_Supplied records_:
=-=-=-=-=

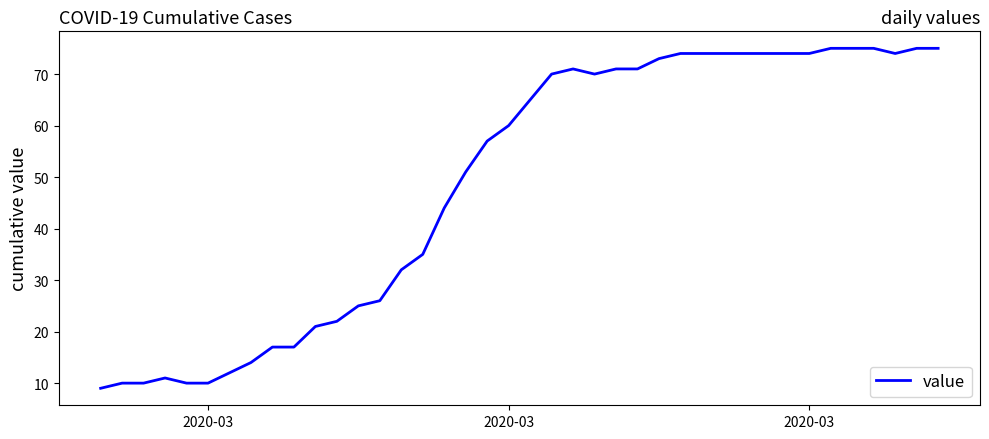

What is the average value?

49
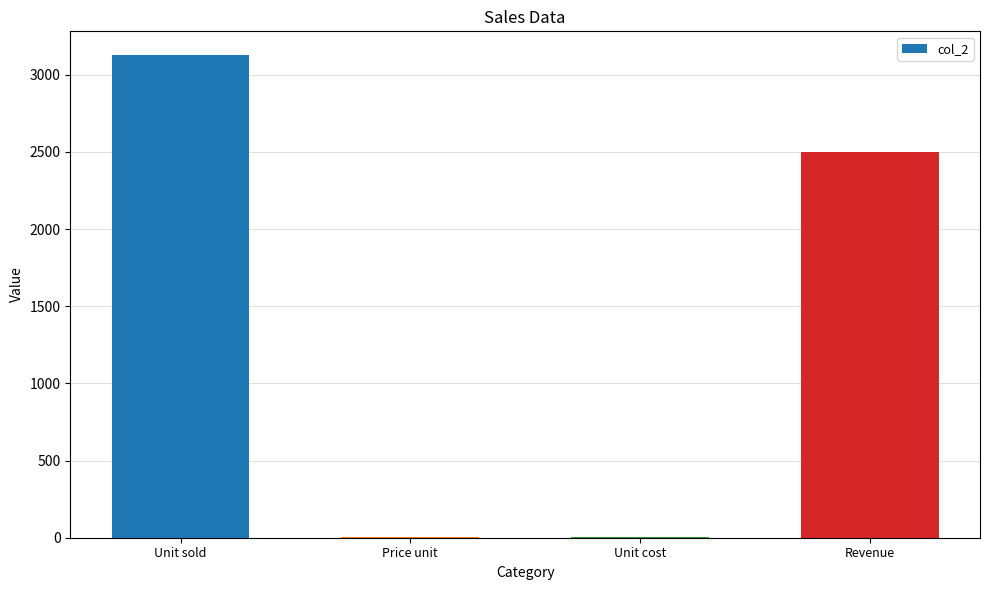

What is the greatest value displayed?

3125.0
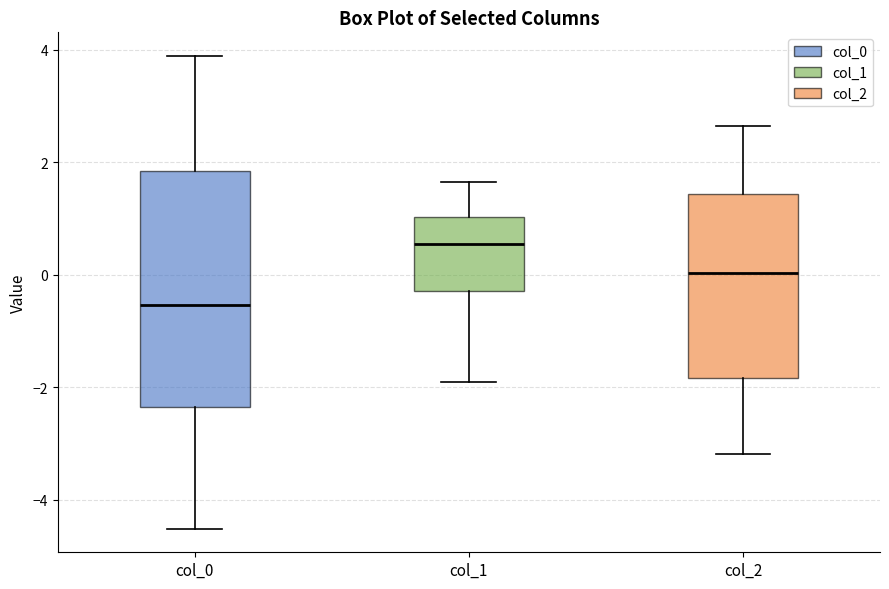

Reading left to right, read every box against the y-axis: the position of its median line, the range the box covers, and the ends of its whiskers. The values are not printed on the chart, so give them approximately, as read against the axis.

col_0: median -0.6, box -2.4 to 1.8, whiskers -4.6 to 3.8
col_1: median 0.6, box -0.2 to 1.0, whiskers -2.0 to 1.6
col_2: median 0.0, box -1.8 to 1.4, whiskers -3.2 to 2.6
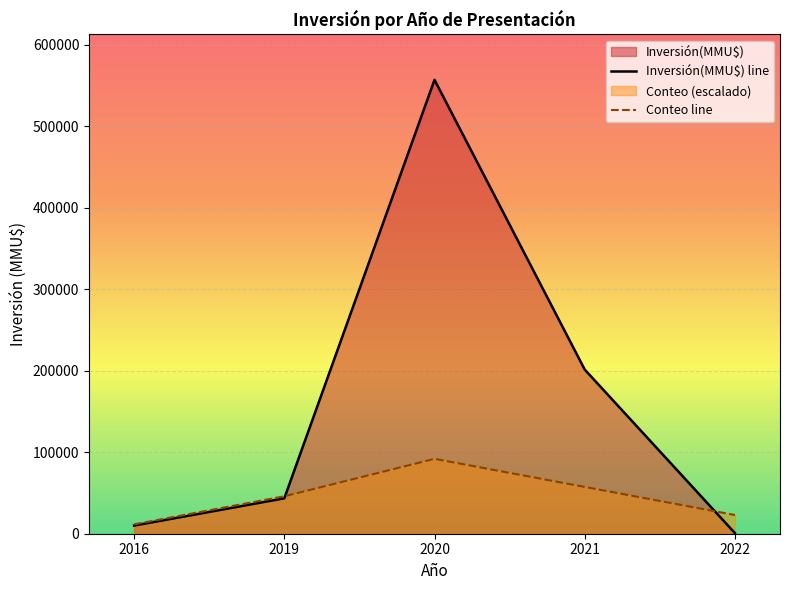

How many series are shown in this chart?

2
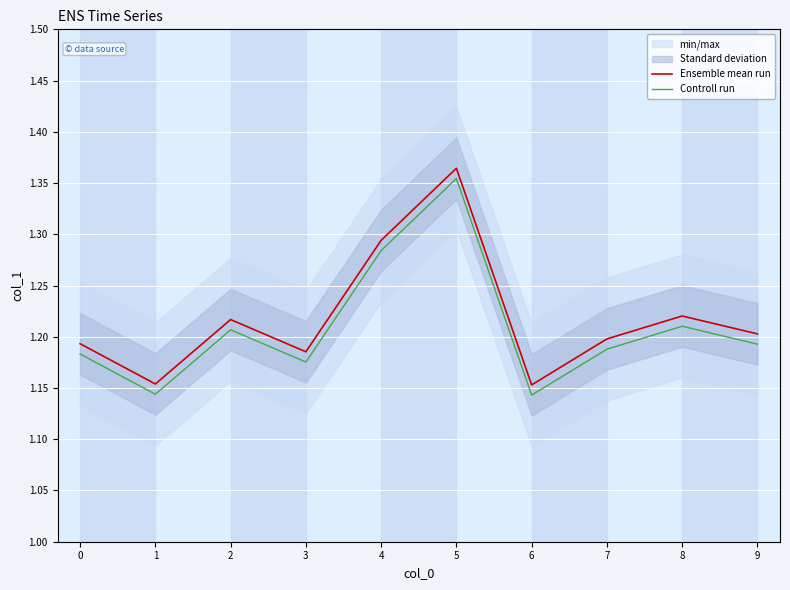

True or false: Ensemble mean run and Controll run intersect in this chart.

False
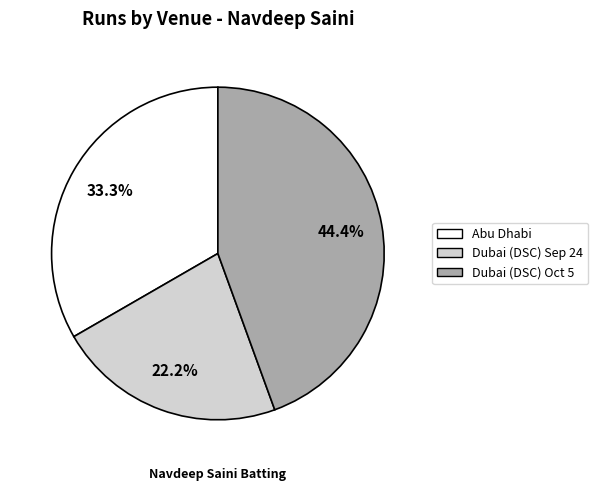

Which slice is the smallest?

Dubai (DSC) Sep 24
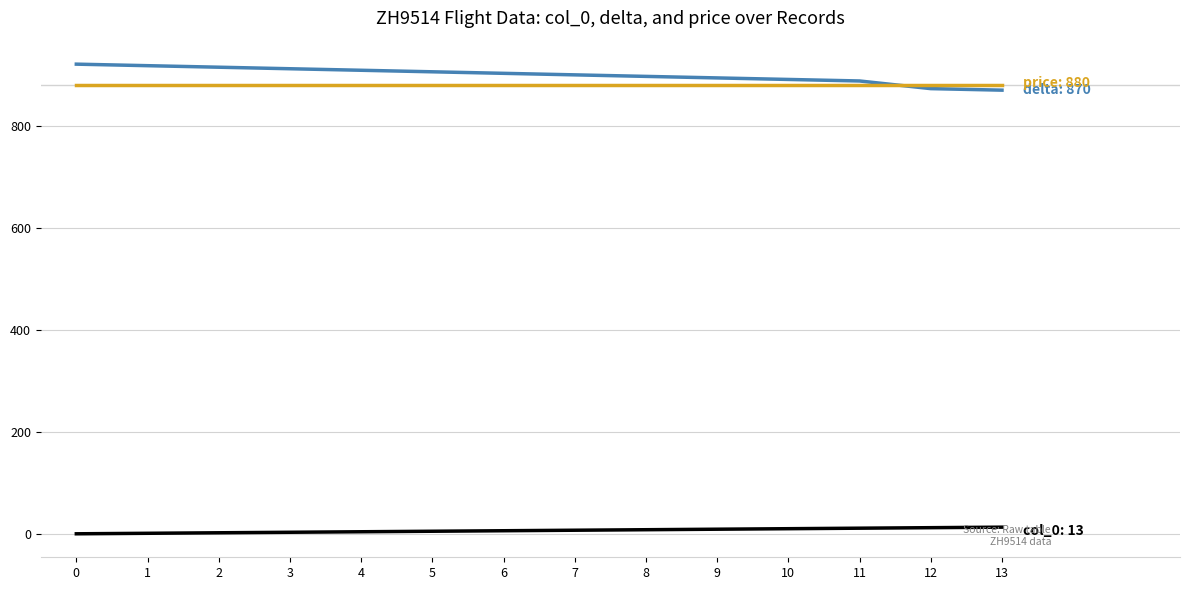

What is the maximum value shown in the chart?

921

=-=-=-=-=

_Written task_: Could you reproduce all of the records above word for word, leaving out the pictures?

_Task answer_:
What is the average value?

49

What is the greatest value displayed?

3125.0

Reading left to right, read every box against the y-axis: the position of its median line, the range the box covers, and the ends of its whiskers. The values are not printed on the chart, so give them approximately, as read against the axis.

col_0: median -0.6, box -2.4 to 1.8, whiskers -4.6 to 3.8
col_1: median 0.6, box -0.2 to 1.0, whiskers -2.0 to 1.6
col_2: median 0.0, box -1.8 to 1.4, whiskers -3.2 to 2.6

How many series are shown in this chart?

2

True or false: Ensemble mean run and Controll run intersect in this chart.

False

Which slice is the smallest?

Dubai (DSC) Sep 24

What is the maximum value shown in the chart?

921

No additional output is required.